The above comments are certainly not without risk. The key risk in our view is that the lockdown lasts much longer than expected. Based on a 2-month lockdown period, most analysts are forecasting a 25% – 30% drop in earnings per share for US corporates in 2020, before a rebound in 2021. Clearly if major economies are closed for longer, such as for 6 to 12 months, there is huge downside risk for share markets.
Overall, we see opportunities to selectively buy stocks on a medium-term (1 to 3 year) view which are relatively immune or relative beneficiaries of coronavirus, but have been caught up in the market sell-off and hence are trading at more attractive valuations. Given the uncertainty around how long global economies will be shutdown, we have begun averaging into stocks with a view to do so over the next few months, while watching coronavirus developments closely.
As Warren Buffett says, 'Be greedy when others are fearful', something that is easier said than done. While the near-term economic situation appears bleak, our base case is that we are more likely than not setting up the best buying opportunity since the Global Financial Crisis in 2008. The darkest hour is just before the dawn.

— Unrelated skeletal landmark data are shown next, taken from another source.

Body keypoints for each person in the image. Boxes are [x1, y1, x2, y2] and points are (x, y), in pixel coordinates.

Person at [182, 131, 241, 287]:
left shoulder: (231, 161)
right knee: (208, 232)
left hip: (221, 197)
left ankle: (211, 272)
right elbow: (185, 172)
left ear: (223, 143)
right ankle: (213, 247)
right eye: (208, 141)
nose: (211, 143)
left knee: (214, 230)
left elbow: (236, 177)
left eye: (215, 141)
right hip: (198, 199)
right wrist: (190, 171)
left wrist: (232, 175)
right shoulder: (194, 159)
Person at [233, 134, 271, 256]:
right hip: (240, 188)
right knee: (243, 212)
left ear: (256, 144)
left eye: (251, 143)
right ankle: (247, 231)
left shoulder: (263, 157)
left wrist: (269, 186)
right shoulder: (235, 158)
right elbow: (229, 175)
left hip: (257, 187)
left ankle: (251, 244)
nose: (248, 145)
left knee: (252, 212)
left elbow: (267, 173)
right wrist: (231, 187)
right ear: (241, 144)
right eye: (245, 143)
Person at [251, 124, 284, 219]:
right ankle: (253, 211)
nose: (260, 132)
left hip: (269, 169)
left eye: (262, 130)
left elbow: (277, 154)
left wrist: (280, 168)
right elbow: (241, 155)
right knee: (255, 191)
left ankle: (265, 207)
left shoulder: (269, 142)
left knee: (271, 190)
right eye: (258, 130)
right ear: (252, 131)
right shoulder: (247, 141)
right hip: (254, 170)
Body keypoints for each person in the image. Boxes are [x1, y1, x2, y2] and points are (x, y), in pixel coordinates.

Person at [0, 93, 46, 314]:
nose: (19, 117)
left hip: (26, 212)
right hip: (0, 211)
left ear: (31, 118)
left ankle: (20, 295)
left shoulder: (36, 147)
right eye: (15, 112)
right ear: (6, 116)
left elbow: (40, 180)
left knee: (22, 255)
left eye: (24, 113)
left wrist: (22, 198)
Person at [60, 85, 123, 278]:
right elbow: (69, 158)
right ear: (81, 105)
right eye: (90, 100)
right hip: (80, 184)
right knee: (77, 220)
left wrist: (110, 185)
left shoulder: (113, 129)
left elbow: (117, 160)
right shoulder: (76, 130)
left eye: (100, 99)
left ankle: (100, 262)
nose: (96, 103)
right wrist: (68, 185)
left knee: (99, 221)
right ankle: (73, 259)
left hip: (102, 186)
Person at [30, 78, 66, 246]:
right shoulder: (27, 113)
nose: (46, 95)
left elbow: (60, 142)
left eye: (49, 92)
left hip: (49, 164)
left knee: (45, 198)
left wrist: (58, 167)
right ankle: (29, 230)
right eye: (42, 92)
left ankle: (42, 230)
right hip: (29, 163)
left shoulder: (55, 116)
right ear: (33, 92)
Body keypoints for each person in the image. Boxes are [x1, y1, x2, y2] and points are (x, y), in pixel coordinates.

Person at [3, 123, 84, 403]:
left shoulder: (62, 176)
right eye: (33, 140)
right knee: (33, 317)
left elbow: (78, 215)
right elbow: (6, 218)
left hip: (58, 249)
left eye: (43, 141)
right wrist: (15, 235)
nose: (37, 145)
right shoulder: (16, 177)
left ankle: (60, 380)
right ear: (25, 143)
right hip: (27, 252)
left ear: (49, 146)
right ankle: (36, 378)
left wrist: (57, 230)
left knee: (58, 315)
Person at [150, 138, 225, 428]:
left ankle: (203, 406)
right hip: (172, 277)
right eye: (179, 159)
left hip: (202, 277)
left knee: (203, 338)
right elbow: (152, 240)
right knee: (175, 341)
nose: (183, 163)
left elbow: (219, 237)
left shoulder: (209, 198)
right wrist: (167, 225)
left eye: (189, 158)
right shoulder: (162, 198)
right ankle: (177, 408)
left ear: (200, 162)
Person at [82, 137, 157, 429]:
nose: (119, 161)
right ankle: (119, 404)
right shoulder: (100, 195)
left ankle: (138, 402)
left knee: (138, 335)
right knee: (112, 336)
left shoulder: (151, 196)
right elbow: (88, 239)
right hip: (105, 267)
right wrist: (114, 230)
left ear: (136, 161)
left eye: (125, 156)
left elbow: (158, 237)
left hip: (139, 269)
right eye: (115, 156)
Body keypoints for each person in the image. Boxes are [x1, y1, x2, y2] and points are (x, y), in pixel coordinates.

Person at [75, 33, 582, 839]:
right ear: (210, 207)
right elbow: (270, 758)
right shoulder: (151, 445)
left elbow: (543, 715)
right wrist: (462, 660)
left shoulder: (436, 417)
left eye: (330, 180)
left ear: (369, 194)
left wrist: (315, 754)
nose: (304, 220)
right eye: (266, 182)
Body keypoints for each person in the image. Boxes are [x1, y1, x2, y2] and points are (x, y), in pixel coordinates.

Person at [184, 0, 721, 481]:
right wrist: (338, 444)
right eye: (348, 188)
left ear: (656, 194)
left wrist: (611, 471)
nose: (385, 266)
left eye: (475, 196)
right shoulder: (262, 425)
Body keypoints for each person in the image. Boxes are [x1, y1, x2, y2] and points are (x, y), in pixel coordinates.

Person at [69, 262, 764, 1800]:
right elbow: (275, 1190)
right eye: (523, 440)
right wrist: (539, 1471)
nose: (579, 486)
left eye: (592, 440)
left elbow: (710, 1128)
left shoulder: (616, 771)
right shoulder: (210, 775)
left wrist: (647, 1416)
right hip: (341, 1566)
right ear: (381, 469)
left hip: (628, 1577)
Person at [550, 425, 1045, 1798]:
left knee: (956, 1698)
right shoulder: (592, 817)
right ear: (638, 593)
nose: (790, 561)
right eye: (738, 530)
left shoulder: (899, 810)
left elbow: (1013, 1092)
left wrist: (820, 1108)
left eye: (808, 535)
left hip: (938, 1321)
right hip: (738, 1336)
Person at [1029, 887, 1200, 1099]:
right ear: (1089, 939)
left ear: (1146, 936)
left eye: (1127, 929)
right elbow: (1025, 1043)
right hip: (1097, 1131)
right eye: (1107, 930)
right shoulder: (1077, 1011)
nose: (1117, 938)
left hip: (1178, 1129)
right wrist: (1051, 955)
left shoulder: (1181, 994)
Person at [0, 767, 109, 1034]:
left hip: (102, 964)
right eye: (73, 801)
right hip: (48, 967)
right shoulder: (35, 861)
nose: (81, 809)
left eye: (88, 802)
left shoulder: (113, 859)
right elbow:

Later this week we will be publishing a report on our top stock picks to play an eventual stock market recovery.
Australia & New Zealand Market Movers
The Australian market tumbled on Friday (ASX 200 index -5.3%) but still finished the week with a small gain. All sectors finished lower, led by Real Estate Trusts which tumbled 8%, while Healthcare also slumped 7%. Woodside Petroleum has slashed US$2.4bn in spend, which drops its cash breakeven price required for oil to approximately $20 a barrel. Ooh Media’s undertook a successful equity raise removes near term liquidity risk and provides welcome headroom relative to banking covenants.
The NZ market snapped a three-day rally in volatile trading (NZX50 -0.8%), as investors continue to assess the impact of global shutdowns. Property stocks were also under pressure after reports that large firms were putting landlords under pressure by refusing to pay rent through the lockdown. Many stocks continued to rally from record lows despite the index being down on the day, including Tourism Holdings, Sky Network Television and Air New Zealand. Kathmandu announced a significant number of its stores around the world would be temporarily closed due to shutdowns and it was undertaking “aggressive cost saving initiatives” including negotiating rent payments, which should help it reduce its “cash burn.
3 Things Markets Will be Watching this Week
- Coronavirus related news-flow remains key in terms of driving investor sentiment.
- Moves from central banks & governments globally in response to coronavirus,
- Key economic news events this week include the latest jobless claims data in the US along with nonfarm payrolls.